First report of Klebsiella pneumoniae co-producing OXA-181, CTX-M-55, and MCR-8 isolated from the patient with bacteremia

The worldwide spread of carbapenem-resistant Enterobacteriaceae (CRE) has led to a major challenge to human health. In this case, colistin is often used to treat the infection caused by CRE. However, the coexistence of genes conferring resistance to carbapenem and colistin is of great concern. In this work, we reported the coexistence of bla(OXA-181), bla(CTX-M-55), and mcr-8 in an ST273 Klebsiella pneumoniae isolate for the first time. The species identification was performed using MALDI-TOF MS, and the presence of various antimicrobial resistance genes (ARGs) and virulence genes were detected by PCR and whole-genome sequencing. Antimicrobial susceptibility testing showed that K. pneumoniae 5589 was resistant to aztreonam, imipenem, meropenem, ceftriaxone, cefotaxime, ceftazidime, levofloxacin, ciprofloxacin, gentamicin, piperacillin-tazobactam, cefepime, and polymyxin B, but sensitive to amikacin.

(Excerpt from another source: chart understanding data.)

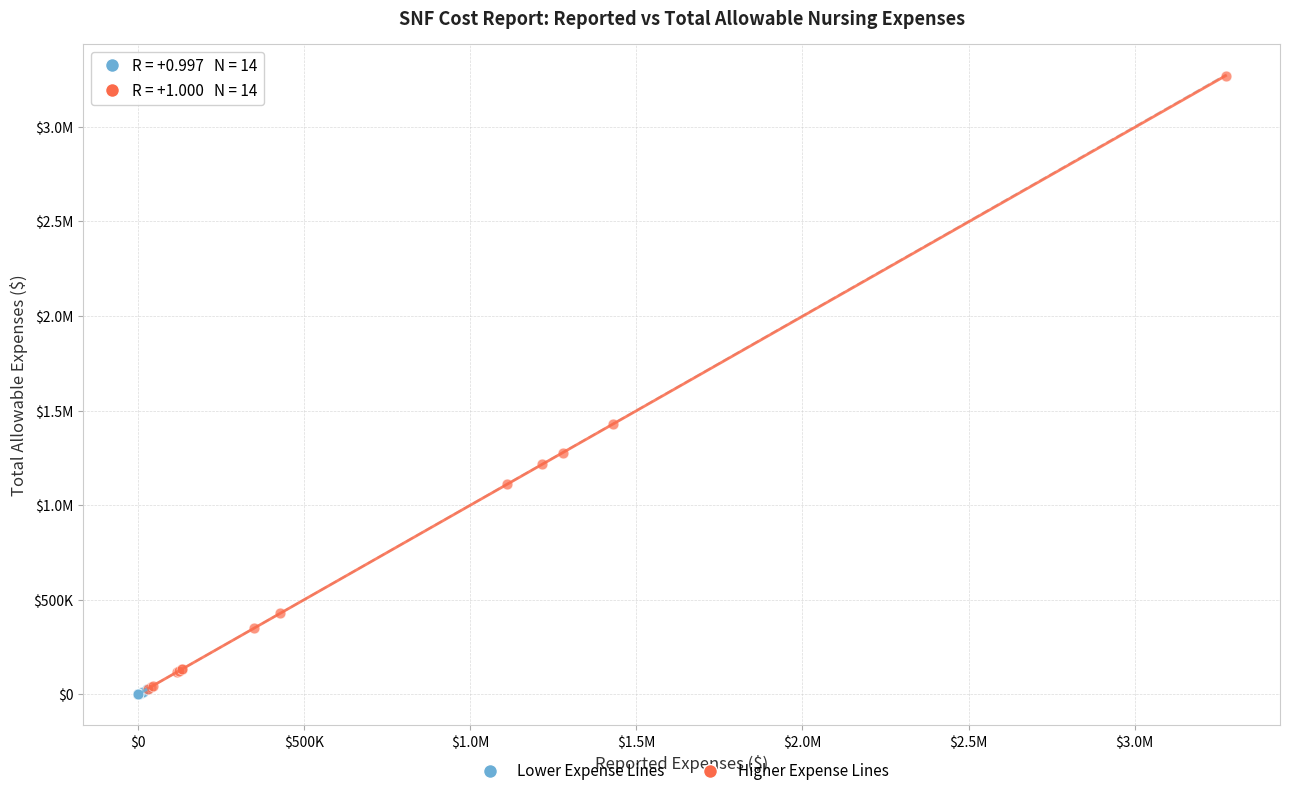

What are all the series names shown in the legend?

Lower Expense Lines, Higher Expense Lines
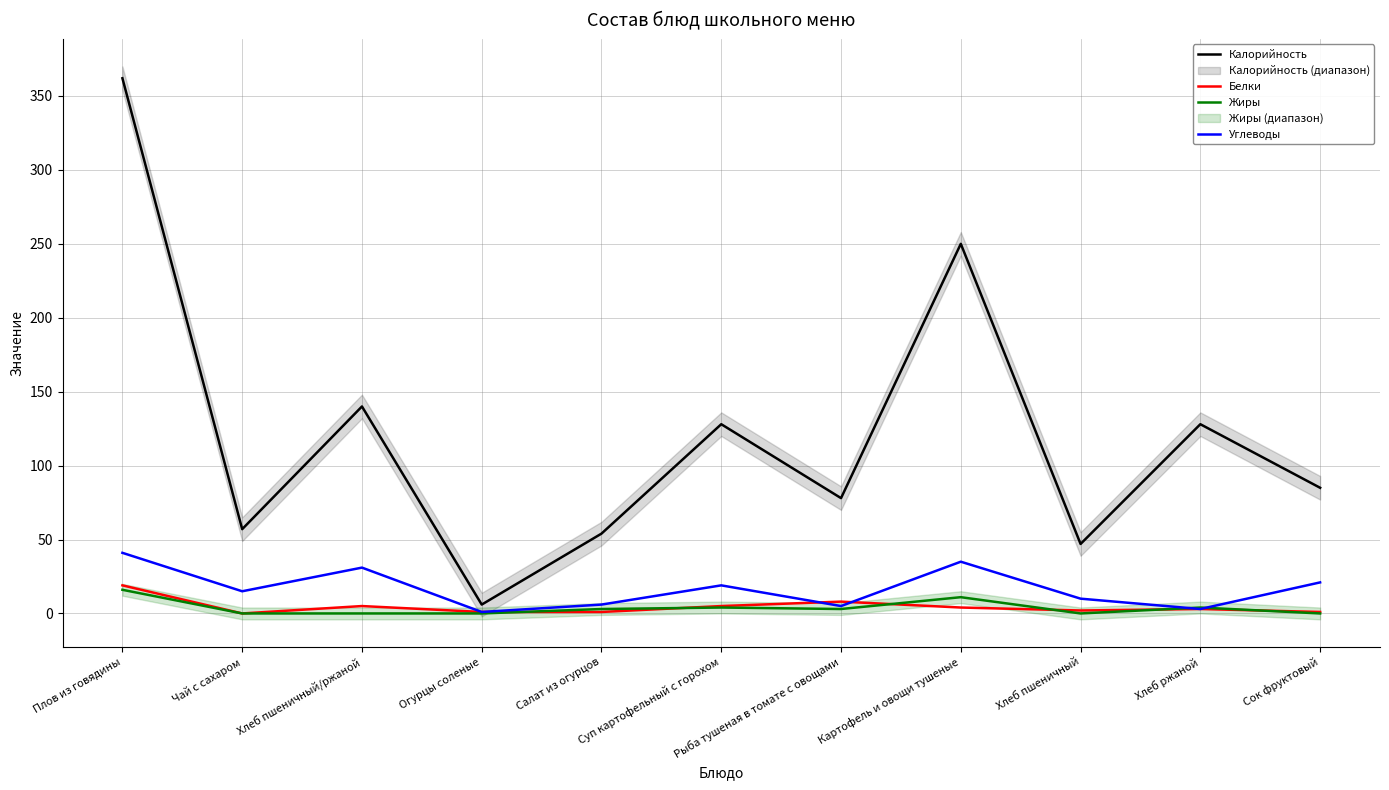

Is it true that Углеводы equals 19 at Суп картофельный с горохом?

True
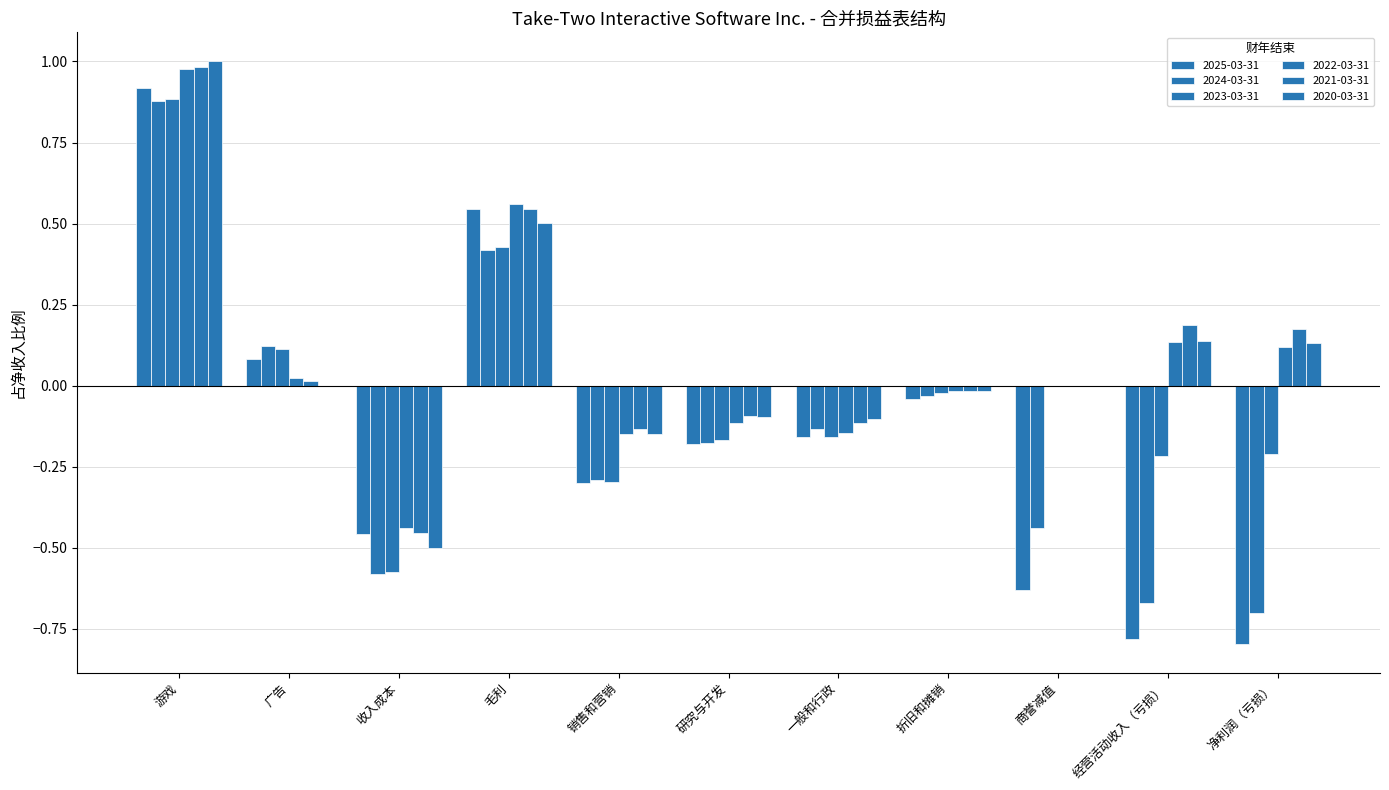

Rank the categories by 2024-03-31 value from lowest to highest.

净利润（亏损）, 经营活动收入（亏损）, 收入成本, 商誉减值, 销售和营销, 研究与开发, 一般和行政, 折旧和摊销, 广告, 毛利, 游戏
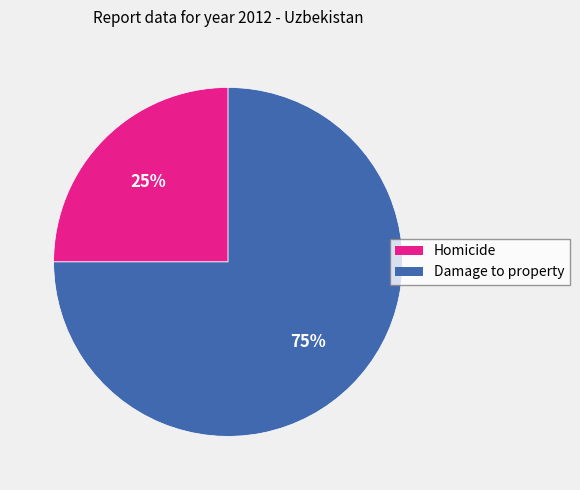

Approximately how many times larger is the value at Homicide compared to Damage to property?

0.3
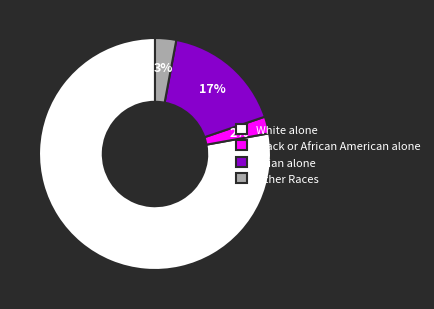

Which has a higher value, Black or African American alone or Asian alone?

Asian alone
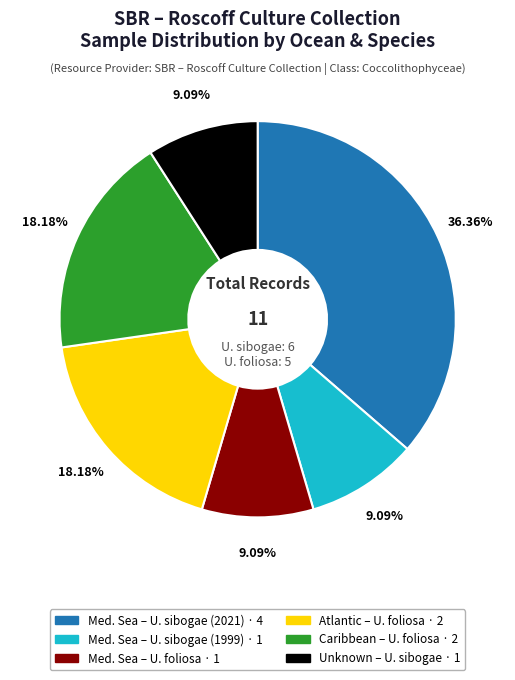

Is there any slice that represents more than half of the pie?

No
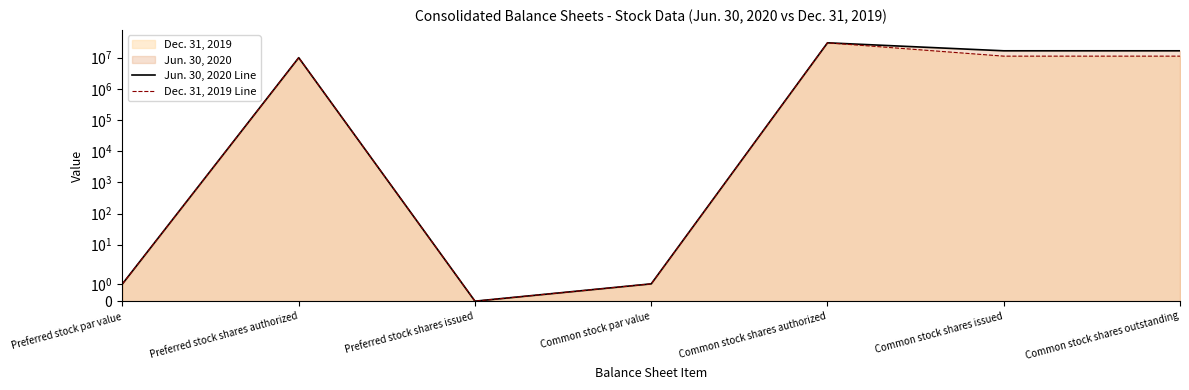

At which label does Jun. 30, 2020 Line reach its minimum?

Preferred stock shares issued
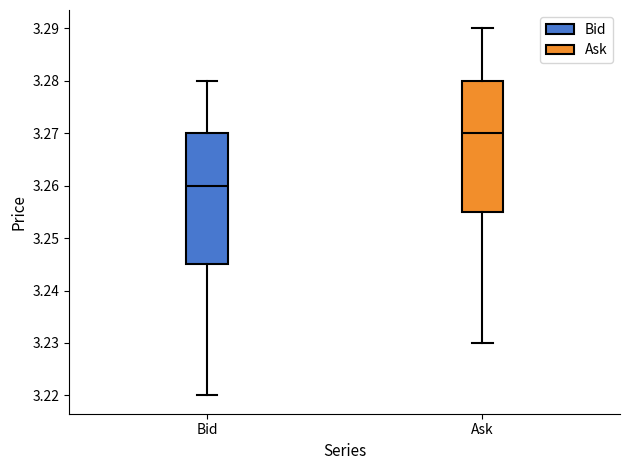

Reading left to right, read every box against the y-axis: the position of its median line, the range the box covers, and the ends of its whiskers. The values are not printed on the chart, so give them approximately, as read against the axis.

Bid: median 3.260, box 3.245 to 3.270, whiskers 3.220 to 3.280
Ask: median 3.270, box 3.255 to 3.280, whiskers 3.230 to 3.290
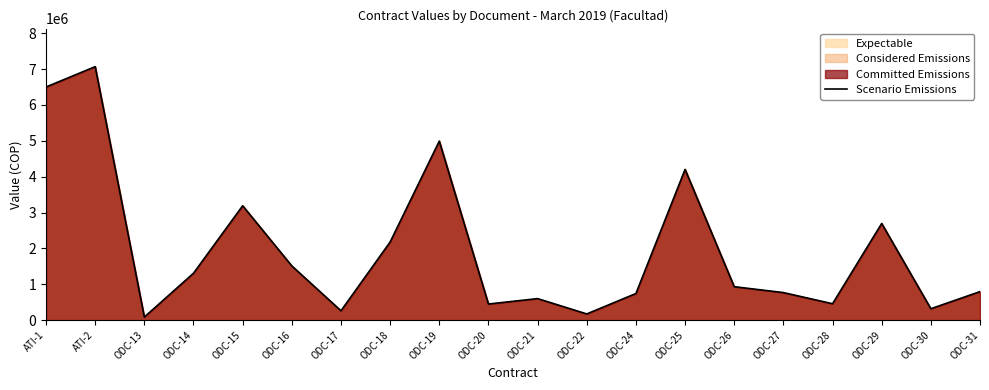

How many lines are shown in the chart?

1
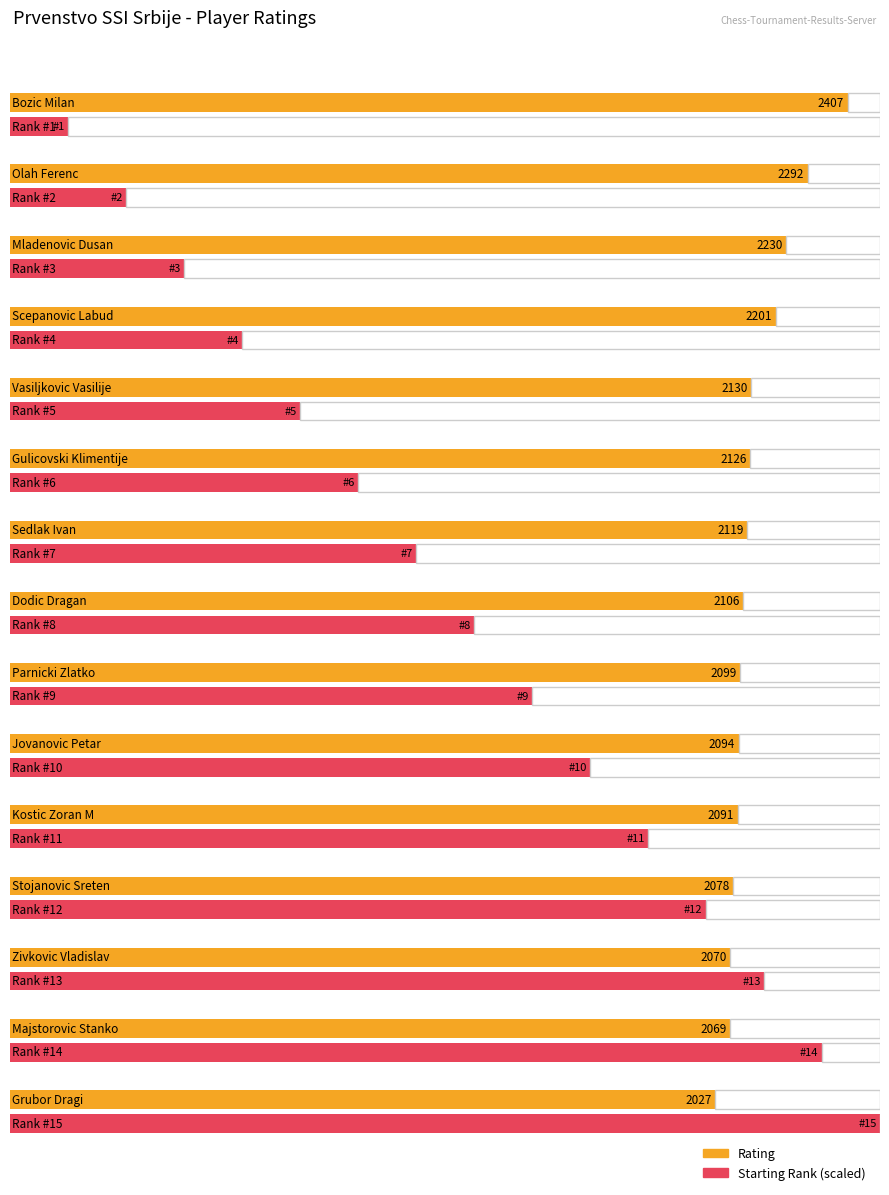

What is the difference between the highest and lowest values at Kostic Zoran M?

2080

S1-pulsed-field gel electrophoresis (PFGE) and Southern blotting revealed the mcr-8 gene was carried on a similar to 138 kb plasmid with a conserved structure (IS903B-ymoA-inhA-mcr-8-copR-baeS-dgkA-ampC). In addition, bla(OXA-181) was found on another similar to 51 kb plasmid with a composite transposon flanked by insertion sequence IS26. The in vitro conjugation experiments and plasmid sequence probe indicated that the plasmid p5589-OXA-181 and the p5589-mcr-8 were conjugative, which may contribute to the propagation of ARGs. Relevant detection and investigation measures should be taken to control the prevalence of pathogens coharboring bla(OXA-181), bla(CTX-M-55) and mcr-8.